(Text data extracted from pages)

Start of Block

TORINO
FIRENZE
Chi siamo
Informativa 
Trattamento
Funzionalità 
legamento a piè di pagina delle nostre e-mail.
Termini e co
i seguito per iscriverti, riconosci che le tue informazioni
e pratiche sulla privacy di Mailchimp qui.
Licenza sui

End of Block
Start of Block

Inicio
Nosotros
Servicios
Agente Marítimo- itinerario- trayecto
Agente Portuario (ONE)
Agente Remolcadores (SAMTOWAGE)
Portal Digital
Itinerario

End of Block

PROBLEM
Please identify each line of the material above that contains the string "Agente", and copy those lines. Letter case counts when matching.

EXPECTED ANSWER
Agente Marítimo- itinerario- trayecto
Agente Portuario (ONE)
Agente Remolcadores (SAMTOWAGE)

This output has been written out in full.